EDIT 2 - For some reason, it appears that the option --pages-as-heap is giving us troubles with the binaries we're testing. Your examples run fine. A new page is created every time we enter a non-inlined function (stack overflows - heh). We wanted to count those, but they're relatively minor in the scale of memory usage we're testing. (Perhaps there aren't function calls in ls or less?) Removing --pages-as-heap helped get testing working again.

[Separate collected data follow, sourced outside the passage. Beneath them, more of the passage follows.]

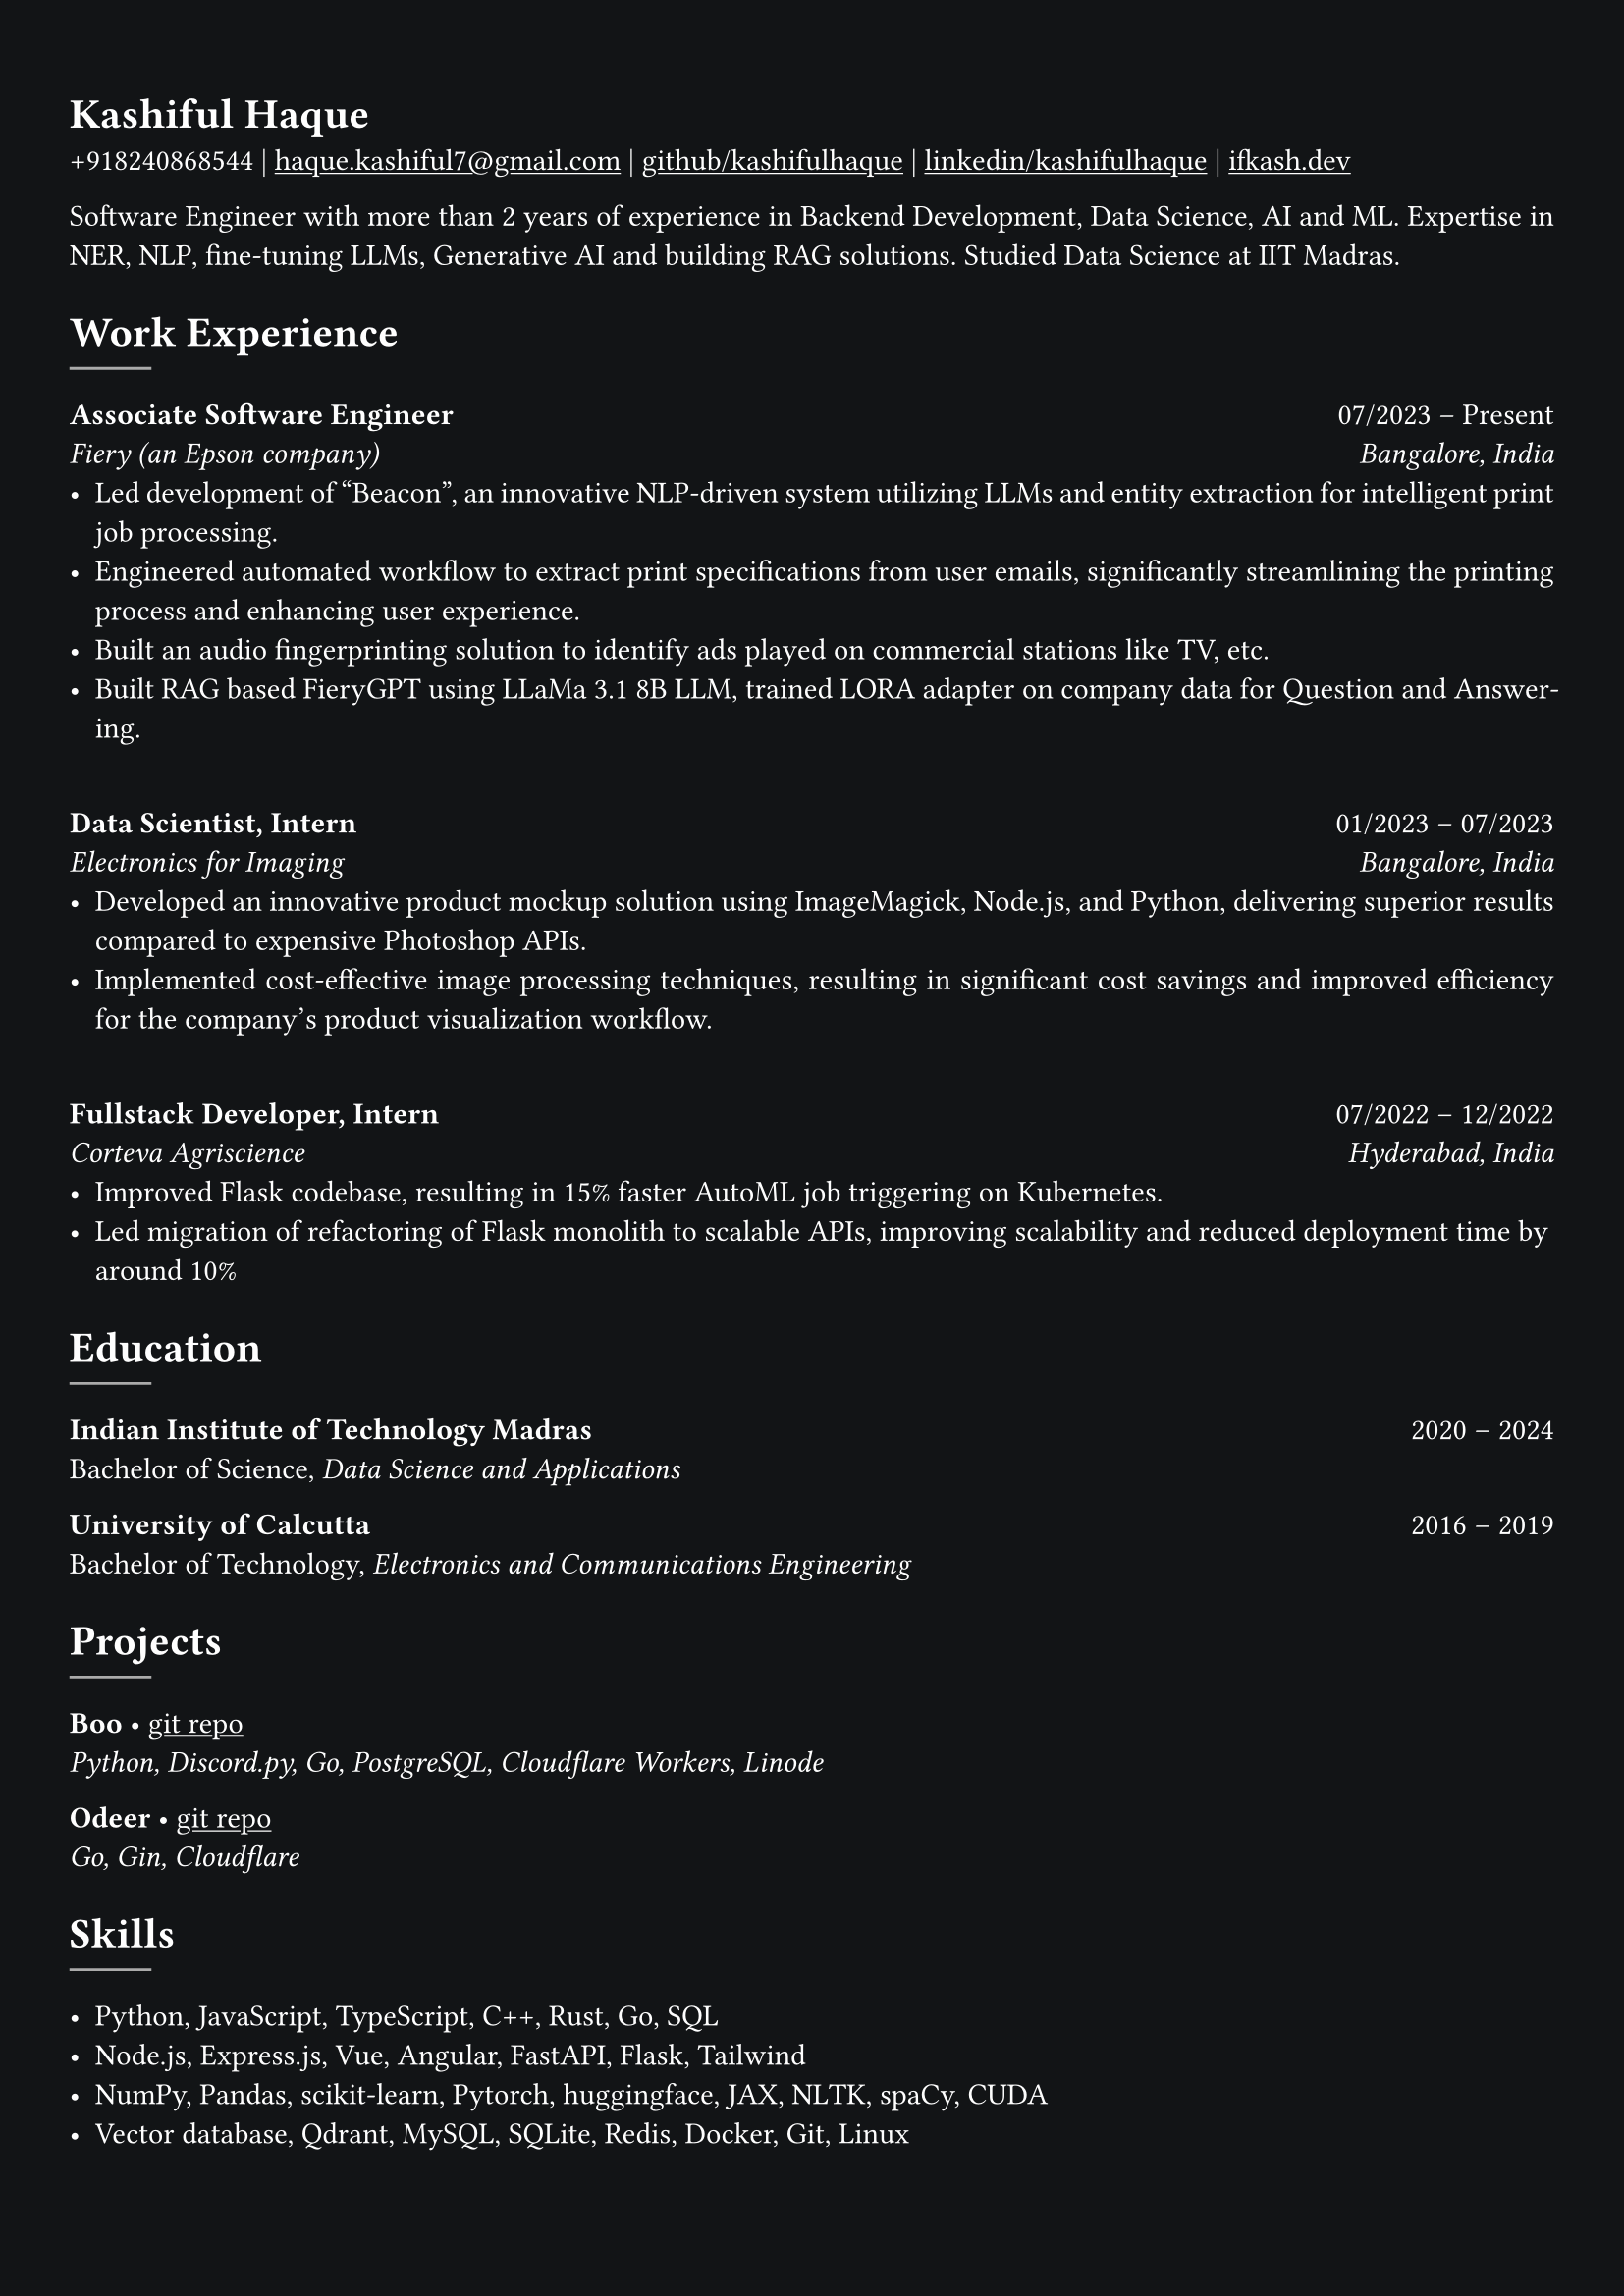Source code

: #show heading: set text(font: "Linux Libertine")

#show link: underline
#set page(
  fill: rgb("#121416"),
  margin: (x: 0.9cm, y: 1.3cm),
)
#set par(justify: true)
#set text(fill: white, font: "Linux Libertine")

#let chiline() = {v(-3pt); line(length: 100%); v(-5pt)}

= Kashiful Haque

+918240868544 | #link("mailto:haque.kashiful7@gmail.com")[haque.kashiful7\@gmail.com] |
#link("https://github.com/kashifulhaque")[github/kashifulhaque]  | #link("https://www.linkedin.com/in/kashifulhaque")[linkedin/kashifulhaque] | #link("https://ifkash.dev")[ifkash.dev]

Software Engineer with more than 2 years of experience in Backend Development, Data Science, AI and ML. Expertise in NER, NLP, fine-tuning LLMs, Generative AI and building RAG solutions. Studied Data Science at IIT Madras. \

= Work Experience
#line(
  stroke: 1pt + gray,
)

*Associate Software Engineer* #h(1fr) 07/2023 -- Present \
_Fiery (an Epson company)_ #h(1fr) _Bangalore, India_ \
- Led development of "Beacon", an innovative NLP-driven system utilizing LLMs and entity extraction for intelligent print job processing.
- Engineered automated workflow to extract print specifications from user emails, significantly streamlining the printing process and enhancing user experience.
- Built an audio fingerprinting solution to identify ads played on commercial stations like TV, etc.
- Built RAG based FieryGPT using LLaMa 3.1 8B LLM, trained LORA adapter on company data for Question and Answering.
\
*Data Scientist, Intern* #h(1fr) 01/2023 -- 07/2023 \
_Electronics for Imaging_ #h(1fr) _Bangalore, India_ \
- Developed an innovative product mockup solution using ImageMagick, Node.js, and Python, delivering superior results compared to expensive Photoshop APIs.
- Implemented cost-effective image processing techniques, resulting in significant cost savings and improved efficiency for the company's product visualization workflow.
\
*Fullstack Developer, Intern* #h(1fr) 07/2022 -- 12/2022 \
_Corteva Agriscience_ #h(1fr) _Hyderabad, India_ \
- Improved Flask codebase, resulting in 15% faster AutoML job triggering on Kubernetes.
- Led migration of refactoring of Flask monolith to scalable APIs, improving scalability and reduced deployment time by around 10%

= Education
#line(
  stroke: 1pt + gray,
)

*Indian Institute of Technology Madras* #h(1fr) 2020 -- 2024 \
Bachelor of Science, _Data Science and Applications_ \

*University of Calcutta* #h(1fr) 2016 -- 2019 \
Bachelor of Technology, _Electronics and Communications Engineering_ \

= Projects
#line(
  stroke: 1pt + gray,
)

*Boo* • #link("https://github.com/kashifulhaque/boo")[git repo] \
_Python, Discord.py, Go, PostgreSQL, Cloudflare Workers, Linode_

*Odeer* • #link("https://github.com/kashifulhaque/odeer")[git repo]  \
_Go, Gin, Cloudflare_

= Skills
#line(
  stroke: 1pt + gray,
)

- Python, JavaScript, TypeScript, C++, Rust, Go, SQL
- Node.js, Express.js, Vue, Angular, FastAPI, Flask, Tailwind
- NumPy, Pandas, scikit-learn, Pytorch, huggingface, JAX, NLTK, spaCy, CUDA
- Vector database, Qdrant, MySQL, SQLite, Redis, Docker, Git, Linux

Thanks to MrGomez for the great help.


Solution

  • With the correct valgrind version given in the errata, this seems to just work for me in Valgrind 3.6.1. My invocation:

    <me>@harley:/tmp/test$ /usr/local/bin/valgrind --tool=massif \
      --trace-children=yes --peak-inaccuracy=0.5 --pages-as-heap=yes \
      --massif-out-file=myProcesses".%p" ./testscript.sh
    ==21067== Massif, a heap profiler
    ==21067== Copyright (C) 2003-2010, and GNU GPL'd, by Nicholas Nethercote
    ==21067== Using Valgrind-3.6.1 and LibVEX; rerun with -h for copyright info
    ==21067== Command: ./testscript.sh
    ==21067==
    ==21068== Massif, a heap profiler
    ==21068== Copyright (C) 2003-2010, and GNU GPL'd, by Nicholas Nethercote
    ==21068== Using Valgrind-3.6.1 and LibVEX; rerun with -h for copyright info
    ==21068== Command: /bin/ls
    ==21068==
    ==21070== Massif, a heap profiler
    ==21070== Copyright (C) 2003-2010, and GNU GPL'd, by Nicholas Nethercote
    ==21070== Using Valgrind-3.6.1 and LibVEX; rerun with -h for copyright info
    ==21069== Massif, a heap profiler
    ==21069== Copyright (C) 2003-2010, and GNU GPL'd, by Nicholas Nethercote
    ==21069== Using Valgrind-3.6.1 and LibVEX; rerun with -h for copyright info
    ==21069== Command: /bin/sleep 5
    ==21069==
    ==21070== Command: /usr/bin/less
    ==21070==
    ==21068==
    (END) ==21069==
    ==21070==
    ==21067==
    

    The contents of my test script, testscript.sh:

    ls | sleep 5 | less
    

    Sparse contents from one of the files generated by --massif-out-file=myProcesses".%p" (myProcesses.21055):

    desc: --peak-inaccuracy=0.5 --pages-as-heap=yes --massif-out-file=myProcesses.%p
    cmd: ./testscript.sh
    time_unit: i
    #-----------
    snapshot=0
    #-----------
    time=0
    mem_heap_B=110592
    mem_heap_extra_B=0
    mem_stacks_B=0
    heap_tree=empty
    #-----------
    snapshot=1
    #-----------
    time=0
    mem_heap_B=118784
    mem_heap_extra_B=0
    mem_stacks_B=0
    heap_tree=empty
    ...
    #-----------
    snapshot=18
    #-----------
    time=108269
    mem_heap_B=1708032
    mem_heap_extra_B=0
    mem_stacks_B=0
    heap_tree=peak
    n2: 1708032 (page allocation syscalls) mmap/mremap/brk, --alloc-fns, etc.
     n3: 1474560 0x4015E42: mmap (mmap.S:62)
      n1: 1425408 0x4005CAC: _dl_map_object_from_fd (dl-load.c:1209)
       n2: 1425408 0x4007109: _dl_map_object (dl-load.c:2250)
        n1: 1413120 0x400CEEA: openaux (dl-deps.c:65)
         n1: 1413120 0x400D834: _dl_catch_error (dl-error.c:178)
          n1: 1413120 0x400C1E0: _dl_map_object_deps (dl-deps.c:247)
           n1: 1413120 0x4002B59: dl_main (rtld.c:1780)
            n1: 1413120 0x40140C5: _dl_sysdep_start (dl-sysdep.c:243)
             n1: 1413120 0x4000C6B: _dl_start (rtld.c:333)
              n0: 1413120 0x4000855: ??? (in /lib/ld-2.11.1.so)
        n0: 12288 in 1 place, below massif's threshold (01.00%)
      n0: 28672 in 3 places, all below massif's threshold (01.00%)
      n1: 20480 0x4005E0C: _dl_map_object_from_fd (dl-load.c:1260)
       n1: 20480 0x4007109: _dl_map_object (dl-load.c:2250)
        n0: 20480 in 2 places, all below massif's threshold (01.00%)
     n0: 233472 0xFFFFFFFF: ???
    #-----------
    snapshot=19
    #-----------
    time=108269
    mem_heap_B=1703936
    mem_heap_extra_B=0
    mem_stacks_B=0
    heap_tree=empty
    #-----------
    snapshot=20
    #-----------
    time=200236
    mem_heap_B=1839104
    mem_heap_extra_B=0
    mem_stacks_B=0
    heap_tree=empty
    

    Massif continues to complain about heap allocations in the remainder of my files. Note this is very similar to your error.

    I theorize that your version of valgrind was built in debug mode, causing the asserts to fire. A rebuild from source (I used this with the defaults hanging off ./configure) will fix the issue.

    Either way, this seems to be expected with Massif.